Ao mesmo tempo, falar de desglobalização é particularmente delicado hoje. Num contexto internacional onde a extrema-direita ganha terreno, vários são os líderes a aproveitar-se da pobre ignorância dos povos para resgatar o pior das lógicas nacionalistas. Do “Make America Great Again” de Trump ao “Take Back Control” que levou o Reino Unido ao Brexit, muitos são os mantras de quem se aproveita para atear as populações na direção da desumanidade. Na Europa, o panorama é negro perante a emergência de líderes autoritários que prometem devolver ao seu país a suposta grandeza de outros tempos. Devolver. No mínimo, é curioso reparar em como, independentemente dos slogans, todos assumem uma lógica de “trazer de volta” o passado glorioso, o passado em que havia riqueza ou o passado em que havia segurança. No fundo, é a capitalização da má memória, da nostalgia e do desespero. Neste contexto, o que é nacional é bom, o que é nacionalista é péssimo.
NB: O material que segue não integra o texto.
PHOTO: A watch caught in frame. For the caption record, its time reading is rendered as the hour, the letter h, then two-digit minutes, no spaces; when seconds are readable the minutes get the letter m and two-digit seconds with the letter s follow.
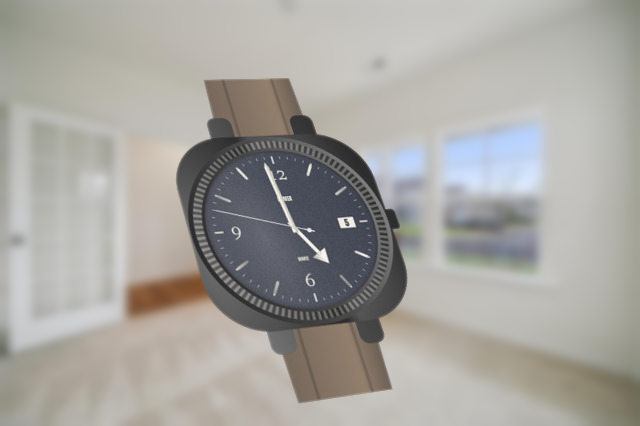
4h58m48s
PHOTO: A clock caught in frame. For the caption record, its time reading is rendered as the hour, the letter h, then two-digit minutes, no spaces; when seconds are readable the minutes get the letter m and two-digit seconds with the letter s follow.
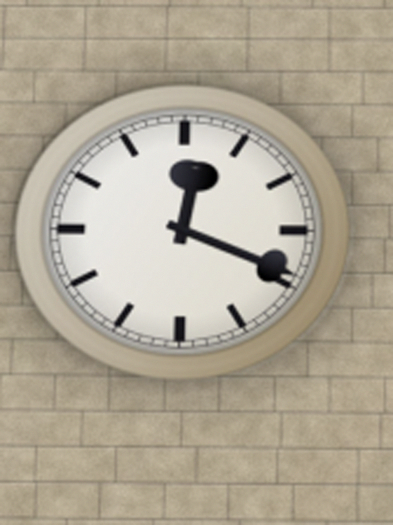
12h19
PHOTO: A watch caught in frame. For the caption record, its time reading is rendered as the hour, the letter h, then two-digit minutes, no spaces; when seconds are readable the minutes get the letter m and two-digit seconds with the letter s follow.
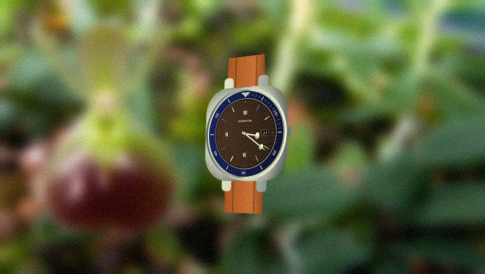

Distinguir estes dois discursos é fundamental: o pensamento regional, o desenvolvimento local e o encurtamento dos circuitos de distribuição tem a ecologia, a coesão social e a redução das desigualdades no horizonte. Nada disso tem a ver com a jangada bafienta do chauvinismo, do racismo e da xenofobia, que alega ser nacional mas não é mais que nacionalista. Nessa triste jangada, a embalagem é nacional mas os discursos são importados como as botas, estandardizados, papagueados por cada neopopulista a subir nas sondagens. É irónico que quem mais grita pela identidade nacional seja quem mais se cola à retórica fabricada no estrangeiro. Como fica claro, procurar cultivar mais independência regional está a milhas disto. Se a vida nos dá limões, que dê limões aqui da zona. Preferir produtos locais à importação insustentável aponta a construção de um sistema mundial mais forte, mais limpo e mais justo. Esperamos que a moda persista para além da pandemia, acompanhada de políticas e estratégias que a promovam.
Ao contrário do que o título da crónica pode indicar, não se trata aqui de negar as maravilhas do cosmos ao virar da esquina, que é uma das maiores conquistas humanas, mas de o transformar num sistema menos frágil, menos nocivo e menos injusto.